It’s resolution time again—and perhaps unsurprisingly, four of the top five New Year’s ambitions for 2024 involve some aspect of health: eating better, getting fit, losing weight, improving mental health, according to a recent Forbes Health/One Poll. If better health is your goal this year, we have you covered.
Contributed by Sonal Patil, MD, MSPH | Family Medicine Physician
Your best bet for making and keeping health resolutions is to understand that being healthy isn’t just about avoiding illness, it’s about your overall physical, emotional, and social wellbeing, says Sonal Patil, MD, MetroHealth Family Medicine Physician.
To be successful at achieving your health goals, break them down into manageable steps. Focus on these first, says Dr. Patel:
Get a check-up:
Kickstart the New Year by seeing your primary care provider for a well check. They can make sure you get any necessary health screenings and update vaccinations to prevent disease.
Your primary care provider makes sure problems, such as high blood pressure, don’t get worse and turn into a chronic condition, such as diabetes or heart disease. They can also refer you to behavioral and mental health professionals to address your emotional needs.
Get better sleep:
A good day, and good physical and mental health, start with getting restful sleep. Adults need at least 7 hours snooze time, but many of us fall short.
To get quality sleep, go to bed at the same time each night and wake up at the same time each day.
“Wind down from all mentally stimulating activities at least one hour before bedtime, especially screens,” says Dr. Patil. The blue light from electronic devices can disrupt your slumber.
Get out there:
Boosting social connections is good for all aspects of health—and it’s been shown that social isolation and loneliness have adverse health effects. “The need for belonging is very powerful,” Dr. Patil says.
Make part of your healthy-new-year resolution to connect with old and new friends. Consider taking a class or joining a group that engages in an activity you like or want to try. If you have a health issue or are caring for someone else who does, joining an in person or online support group can help you feel understood and less alone.
Get on top of stress:
A little stress helps performance, such as on tests or at work. But chronic stress is harmful to long-term health. To manage either, Dr. Patil says apps for meditation, guided imagery, and progressive muscle relaxation can be helpful.
For a low-tech solution, practice intentional breathing. Whenever you feel stressed, take a series of deep breaths—in through the nose, out through the mouth.

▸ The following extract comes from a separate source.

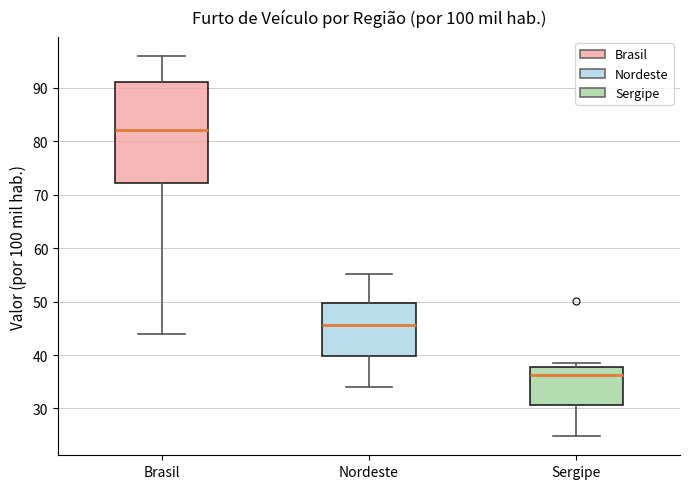

Where does the median line of the box for Sergipe sit on the y-axis? The values are not printed on the chart, so give them approximately, as read against the axis.

36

“Breathing exercises can help thwart the harmful effects of stress on the body,” Dr. Patil says, “breaking the cycle of what stress does to the body.”
Get a fitness plan:
Two quick steps: find an exercise option that works for you; then decide when and how often you can fit that activity into your schedule. The key is finding something you can do and that you enjoy—so you stick with it, says Dr. Patil.
Even if you aren’t doing a formal workout or class, make a habit of moving your body every day, even just walking around your home.
To keep yourself accountable, use a fitness app to track your physical activity and remind you that it’s time to get up and move (or enlist a fitness buddy in real life!).
Get on track with diet:
Many people only change their eating habits to lose weight but it’s smarter to focus on eating well for lifelong health.
Planning is key: Create a meal plan for your week—a nutritionist can help you design a healthy one. Then prep and store as much of your meals ahead of time as you can.
“With a lot of emotion-triggered eating, or when people are very hungry, they grab the first thing that they can eat. Typically, that is something that is processed or unhealthy,” Dr. Patil says. “Making sure you have a healthy food option available after a long day can reduce impulsive eating.”